Neu ist, dass die Nato-Staaten nun jeden Dezember Berichte einreichen müssen, in denen sie darlegen sollen, wie sie ihre finanziellen und militärischen Zusagen im Folgejahr umsetzen wollen. Für die Art dieses Berichts gibt es allerdings auch auf deutsches Betreiben hin keine Vorgaben. Beim Kampf gegen den Terrorismus konnten sich die USA mit der Forderung durchsetzen, dass die Nato der Koalition gegen die Terrormiliz IS beitritt und den Einsatz von Awacs-Überwachungsflugzeugen ausweitet.
An Kampfeinsätzen soll sie sich aber weiterhin nicht beteiligen. In der Nato wird nun auf die beiden mit Zustimmung Trumps beschlossenen Papiere verwiesen. Sie sollen es sein, die gelten, nicht das Gepolter des Präsidenten, von dem offenbar auch Teile seiner eigenen Delegation entsetzt waren. Man will daran glauben, dass im Zweifel zumindest Verlass ist auf Trumps Umgebung, vor allem auf seinen Sicherheitsberater H. R. McMaster. Ob sich Trump im Ernstfall wirklich einbinden lasse, sei bisher nicht erprobt, warnt Jan Techau von der American Academy in Berlin.
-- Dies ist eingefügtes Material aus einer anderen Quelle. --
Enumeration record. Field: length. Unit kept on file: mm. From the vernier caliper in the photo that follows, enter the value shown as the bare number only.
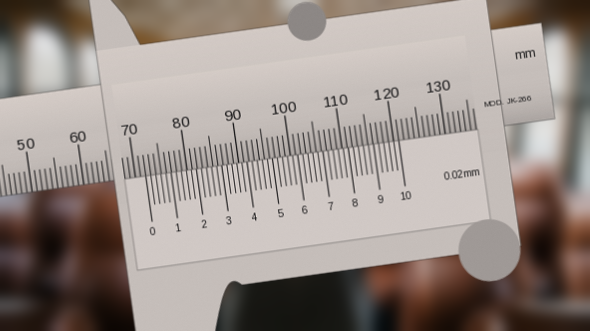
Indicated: 72.0
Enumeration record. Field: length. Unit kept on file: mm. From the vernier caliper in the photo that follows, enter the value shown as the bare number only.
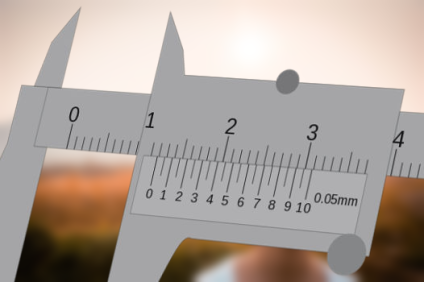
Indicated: 11.8
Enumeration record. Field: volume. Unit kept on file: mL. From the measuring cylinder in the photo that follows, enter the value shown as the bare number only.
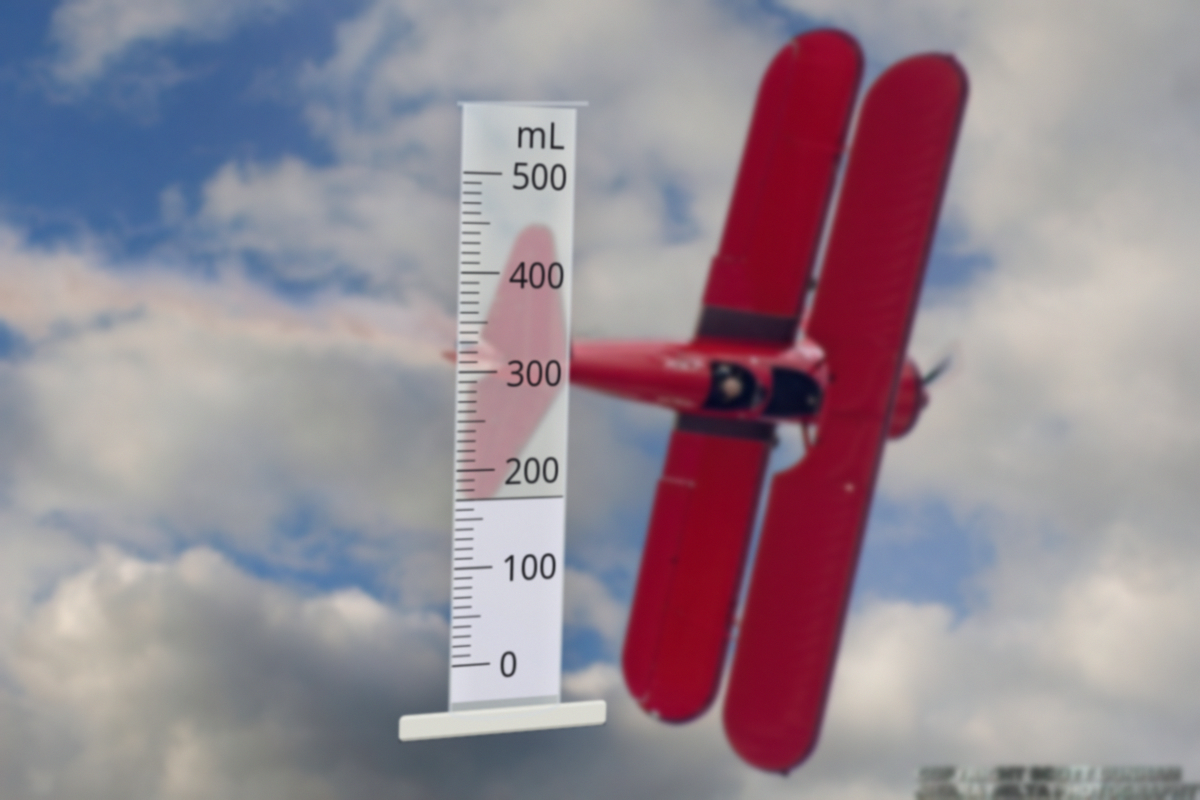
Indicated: 170
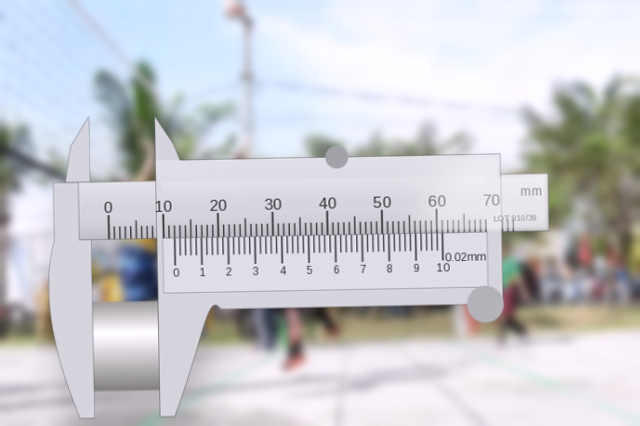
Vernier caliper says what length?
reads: 12.0 mm
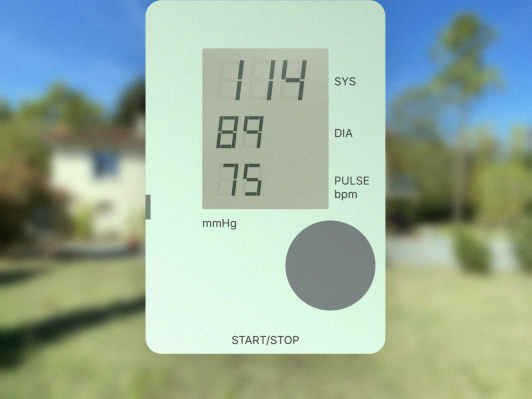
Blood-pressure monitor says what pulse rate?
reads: 75 bpm
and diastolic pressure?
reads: 89 mmHg
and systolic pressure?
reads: 114 mmHg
Es komme "sehr wohl darauf an, wer der Präsident ist". Der Auftritt in Brüssel habe gezeigt, dass die Unberechenbarkeit Trumps ein Problem bleibe.
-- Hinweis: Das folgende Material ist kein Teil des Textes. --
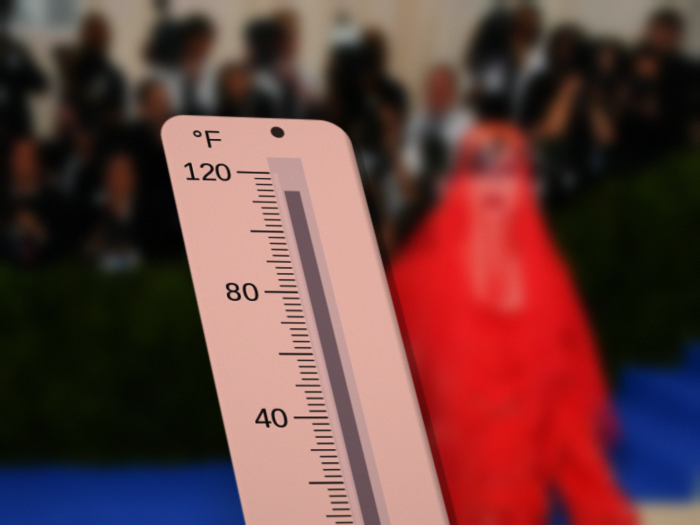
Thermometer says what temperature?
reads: 114 °F
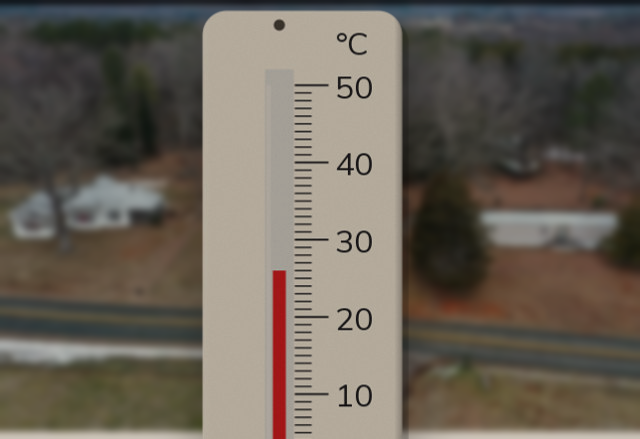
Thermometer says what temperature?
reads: 26 °C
Die einzige Strategie: Reden
Dieselbe Lehre gilt für die EU. "Er ist, wie er ist, und er wird sich nicht mehr ändern", sagt der Vorsitzende des Auswärtigen Ausschusses im EU-Parlament, David McAllister (CDU). Die EU müsse nun "selbstbewusst und zugleich gelassen" reagieren: "Wir müssen auf allen Ebenen reden, reden, reden." Dabei dürfe nicht nur Kontakt gesucht werden zu den bekannten Freunden Europas bei Demokraten und Republikanern. Es gelte, sich "um eine neue Generation von Amerikanern" zu kümmern, die bisher wenig mit der EU anfangen könne. Für den Freihandel mit den USA sieht McAllister noch Hoffnung. "TTIP wird so nicht kommen. Das Thema Handelsvertrag ist aber nicht tot", sagt er.
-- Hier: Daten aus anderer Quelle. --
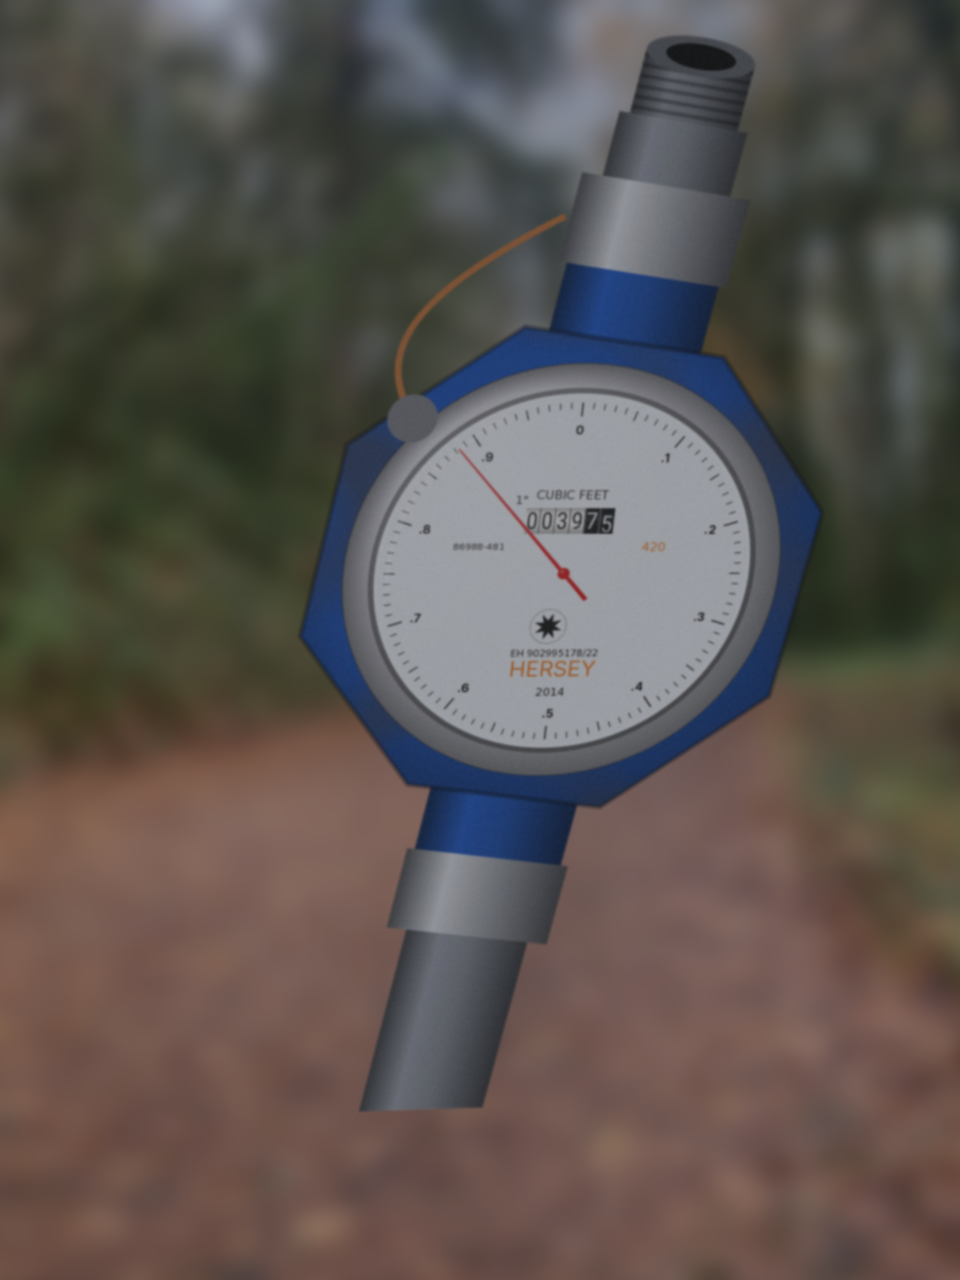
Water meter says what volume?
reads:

Mit Trump haben sich die EU-Spitzen am Donnerstag immerhin auf die Arbeit an einem Aktionsplan verständigt. Wohin der führen könnte, ist allerdings ungewiss. Als "schlecht, sehr schlecht" hatte Trump den deutschen Außenhandelsüberschuss gegeißelt und auch sonst keinerlei Verständnis für den Freihandel erkennen lassen. Kommissionspräsident Juncker bestätigte am Freitag in Taormina, dass das Zitat so gefallen ist, und wandte sich dabei gegen zugespitzte Übersetzungen: "Ich bin kein Spezialist im Englischen, wie man weiß, aber: Bad heißt nicht böse, schlecht reicht." Trumps Sprecher Spicer dagegen dementierte in Taormina: "Er hat das nicht gesagt", erklärte er, das sei mal wieder ein "falscher Bericht". Trump habe vielmehr "enorme Achtung vor Deutschland".
Nervös macht die Europäer, dass es anders als in Sicherheitsfragen in Handelsdingen in Trumps Umgebung kein Korrektiv zu geben scheint. Nach bisheriger Einschätzung könnten Trumps aggressive Töne sich in Regierungshandeln, sprich Strafzöllen, niederschlagen (siehe nebenstehenden Bericht). Zumindest was den Klimaschutz betrifft, schürt sein Wirtschaftsberater Gary Cohn aber Hoffnung. Trump neige hier zu Verständnis für die Europäer. Der Präsident wolle sich anhören, was "die europäischen Anführer zu sagen haben".